# My boer bucks & nubians enjoying there new hay feeder & big buck still likes to climb



## BOERKING (Jan 5, 2015)

Well my big old buck still likes to climb and jump lol


I put him in a little time out. I wasn't expecting this to happen. I have a video also. 

I never expected him to climb it. I thought he would ram it or just stay back
He kept chasing one of the bucks away so I tried this. It doesn't work. I guess I'll make another feeder lol
It was funny though haha. I litterly got the first time on pictures . Then I took him back and blocked off with the wheelbarrow then I recorded him haha


----------



## ksalvagno (Oct 6, 2009)

Funny!


----------



## happybleats (Sep 12, 2010)

lol...


----------



## toth boer goats (Jul 20, 2008)

:laugh: Too cute.


----------



## Beckngoats (May 16, 2015)

Too funny!
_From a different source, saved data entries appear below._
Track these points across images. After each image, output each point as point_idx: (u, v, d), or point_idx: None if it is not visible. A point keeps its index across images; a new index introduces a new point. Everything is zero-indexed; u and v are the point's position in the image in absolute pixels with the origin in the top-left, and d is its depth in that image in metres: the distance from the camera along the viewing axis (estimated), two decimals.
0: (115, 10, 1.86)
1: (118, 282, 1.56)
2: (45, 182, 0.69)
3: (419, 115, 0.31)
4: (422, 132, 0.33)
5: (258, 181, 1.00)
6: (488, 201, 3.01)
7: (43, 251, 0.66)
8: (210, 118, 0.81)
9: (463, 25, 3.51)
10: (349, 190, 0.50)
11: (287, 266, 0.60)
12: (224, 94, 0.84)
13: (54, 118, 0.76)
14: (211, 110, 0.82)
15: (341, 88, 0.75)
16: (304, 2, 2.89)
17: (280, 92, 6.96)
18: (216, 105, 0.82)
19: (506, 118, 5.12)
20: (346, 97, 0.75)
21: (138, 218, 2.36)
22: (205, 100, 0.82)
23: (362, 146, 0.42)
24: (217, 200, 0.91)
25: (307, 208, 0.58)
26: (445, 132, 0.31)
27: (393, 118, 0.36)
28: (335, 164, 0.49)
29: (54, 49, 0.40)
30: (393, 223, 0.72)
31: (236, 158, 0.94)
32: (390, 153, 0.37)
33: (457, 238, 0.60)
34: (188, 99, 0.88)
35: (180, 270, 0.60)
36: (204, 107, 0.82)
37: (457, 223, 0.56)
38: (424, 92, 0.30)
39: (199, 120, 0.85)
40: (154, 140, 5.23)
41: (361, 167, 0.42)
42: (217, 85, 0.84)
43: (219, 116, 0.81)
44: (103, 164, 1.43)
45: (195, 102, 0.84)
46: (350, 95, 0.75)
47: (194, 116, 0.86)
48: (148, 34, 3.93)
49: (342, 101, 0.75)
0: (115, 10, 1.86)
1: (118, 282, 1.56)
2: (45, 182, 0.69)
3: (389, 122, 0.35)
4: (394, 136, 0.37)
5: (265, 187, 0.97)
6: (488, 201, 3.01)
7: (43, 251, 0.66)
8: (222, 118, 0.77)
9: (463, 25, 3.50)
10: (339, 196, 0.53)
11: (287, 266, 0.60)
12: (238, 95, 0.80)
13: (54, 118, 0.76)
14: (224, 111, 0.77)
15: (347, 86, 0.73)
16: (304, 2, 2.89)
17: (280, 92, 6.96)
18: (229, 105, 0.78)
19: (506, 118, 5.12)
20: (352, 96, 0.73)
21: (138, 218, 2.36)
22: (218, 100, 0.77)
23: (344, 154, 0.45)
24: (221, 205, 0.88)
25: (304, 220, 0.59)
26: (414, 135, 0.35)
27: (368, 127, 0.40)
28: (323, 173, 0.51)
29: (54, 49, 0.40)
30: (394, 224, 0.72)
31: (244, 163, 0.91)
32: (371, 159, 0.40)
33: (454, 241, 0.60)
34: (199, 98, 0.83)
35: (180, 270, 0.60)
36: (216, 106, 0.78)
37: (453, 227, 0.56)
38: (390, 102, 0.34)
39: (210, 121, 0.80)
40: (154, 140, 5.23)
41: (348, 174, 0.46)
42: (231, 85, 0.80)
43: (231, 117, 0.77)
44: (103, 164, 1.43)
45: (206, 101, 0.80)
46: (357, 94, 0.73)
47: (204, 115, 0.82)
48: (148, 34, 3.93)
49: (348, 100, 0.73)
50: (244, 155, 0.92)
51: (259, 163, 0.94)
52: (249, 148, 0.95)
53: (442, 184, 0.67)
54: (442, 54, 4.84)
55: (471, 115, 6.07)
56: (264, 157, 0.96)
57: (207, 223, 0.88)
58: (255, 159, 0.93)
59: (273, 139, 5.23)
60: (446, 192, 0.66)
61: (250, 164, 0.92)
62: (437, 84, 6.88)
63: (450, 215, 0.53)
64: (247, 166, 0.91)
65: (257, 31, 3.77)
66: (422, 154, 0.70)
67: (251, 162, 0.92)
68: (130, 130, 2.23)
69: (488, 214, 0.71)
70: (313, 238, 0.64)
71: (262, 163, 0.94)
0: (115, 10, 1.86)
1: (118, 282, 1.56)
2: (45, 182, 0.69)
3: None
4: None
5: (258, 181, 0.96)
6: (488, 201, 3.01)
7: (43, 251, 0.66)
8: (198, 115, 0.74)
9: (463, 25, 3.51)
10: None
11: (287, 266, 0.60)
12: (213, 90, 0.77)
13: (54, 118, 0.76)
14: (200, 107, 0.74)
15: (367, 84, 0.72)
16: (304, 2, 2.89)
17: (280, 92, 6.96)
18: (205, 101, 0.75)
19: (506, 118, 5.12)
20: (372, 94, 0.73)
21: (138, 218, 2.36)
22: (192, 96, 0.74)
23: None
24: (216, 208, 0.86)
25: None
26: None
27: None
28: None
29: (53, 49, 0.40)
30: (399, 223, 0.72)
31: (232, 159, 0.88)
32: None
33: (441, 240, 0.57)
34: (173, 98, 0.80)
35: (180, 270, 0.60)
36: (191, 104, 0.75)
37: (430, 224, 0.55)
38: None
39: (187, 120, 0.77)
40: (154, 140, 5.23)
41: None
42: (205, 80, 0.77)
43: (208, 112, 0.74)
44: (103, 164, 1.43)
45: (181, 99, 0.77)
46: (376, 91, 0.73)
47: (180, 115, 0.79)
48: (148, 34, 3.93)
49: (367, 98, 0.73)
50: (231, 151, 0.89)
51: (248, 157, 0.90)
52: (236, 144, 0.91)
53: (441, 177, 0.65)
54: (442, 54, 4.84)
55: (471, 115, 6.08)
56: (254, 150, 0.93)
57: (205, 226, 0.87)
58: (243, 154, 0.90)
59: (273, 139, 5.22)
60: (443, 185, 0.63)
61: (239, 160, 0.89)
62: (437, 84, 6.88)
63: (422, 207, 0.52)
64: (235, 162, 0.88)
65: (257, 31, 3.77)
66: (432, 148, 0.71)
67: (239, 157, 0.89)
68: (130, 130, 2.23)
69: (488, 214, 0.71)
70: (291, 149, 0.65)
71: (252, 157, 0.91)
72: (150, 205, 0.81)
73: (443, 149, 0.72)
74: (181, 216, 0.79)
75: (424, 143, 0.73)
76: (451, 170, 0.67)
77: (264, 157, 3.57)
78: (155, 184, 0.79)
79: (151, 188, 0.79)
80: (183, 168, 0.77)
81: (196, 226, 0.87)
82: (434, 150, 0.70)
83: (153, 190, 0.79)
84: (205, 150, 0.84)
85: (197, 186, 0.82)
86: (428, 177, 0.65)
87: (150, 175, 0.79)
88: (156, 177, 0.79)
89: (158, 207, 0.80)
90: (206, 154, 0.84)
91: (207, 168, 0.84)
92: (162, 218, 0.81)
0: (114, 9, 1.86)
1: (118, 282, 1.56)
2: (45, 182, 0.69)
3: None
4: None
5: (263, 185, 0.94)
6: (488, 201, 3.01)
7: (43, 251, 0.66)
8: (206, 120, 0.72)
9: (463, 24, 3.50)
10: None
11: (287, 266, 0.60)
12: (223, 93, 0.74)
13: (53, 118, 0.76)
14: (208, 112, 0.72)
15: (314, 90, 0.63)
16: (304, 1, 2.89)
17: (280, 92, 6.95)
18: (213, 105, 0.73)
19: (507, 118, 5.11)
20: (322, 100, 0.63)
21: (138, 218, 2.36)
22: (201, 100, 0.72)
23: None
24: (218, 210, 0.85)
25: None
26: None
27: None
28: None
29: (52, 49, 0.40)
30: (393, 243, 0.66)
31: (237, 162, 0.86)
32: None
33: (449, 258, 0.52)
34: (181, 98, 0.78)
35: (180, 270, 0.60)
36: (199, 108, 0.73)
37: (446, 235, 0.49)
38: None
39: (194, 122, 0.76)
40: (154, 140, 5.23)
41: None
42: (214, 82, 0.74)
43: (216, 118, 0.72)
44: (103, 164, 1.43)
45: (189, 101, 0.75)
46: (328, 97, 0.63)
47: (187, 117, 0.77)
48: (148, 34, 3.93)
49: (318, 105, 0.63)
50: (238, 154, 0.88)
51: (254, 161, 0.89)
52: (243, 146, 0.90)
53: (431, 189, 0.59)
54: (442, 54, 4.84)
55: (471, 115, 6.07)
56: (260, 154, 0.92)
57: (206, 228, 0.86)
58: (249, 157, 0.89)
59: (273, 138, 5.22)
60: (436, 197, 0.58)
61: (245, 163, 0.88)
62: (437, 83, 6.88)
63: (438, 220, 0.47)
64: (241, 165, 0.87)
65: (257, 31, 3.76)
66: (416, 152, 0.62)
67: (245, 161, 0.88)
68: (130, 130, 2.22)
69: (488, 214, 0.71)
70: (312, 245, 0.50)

They can be such smart brats!


----------



## janeen128 (Dec 31, 2012)

Lol!


----------



## RPC (Nov 6, 2009)

Are all those goats bucks in these pictures? If so why do you have so many


----------



## BOERKING (Jan 5, 2015)

Yes they are all males. The small guys are for meat. I sell them for meat and my family eats them. There are 2 big ones for meat. And the others are for breeding

I made seperete pens for the little guys. Whenever I try to sell them they look small besides the big guys haha.


----------



## Goats Rock (Jun 20, 2011)

Nice looking boys! I love it when the big guys act like kids!


----------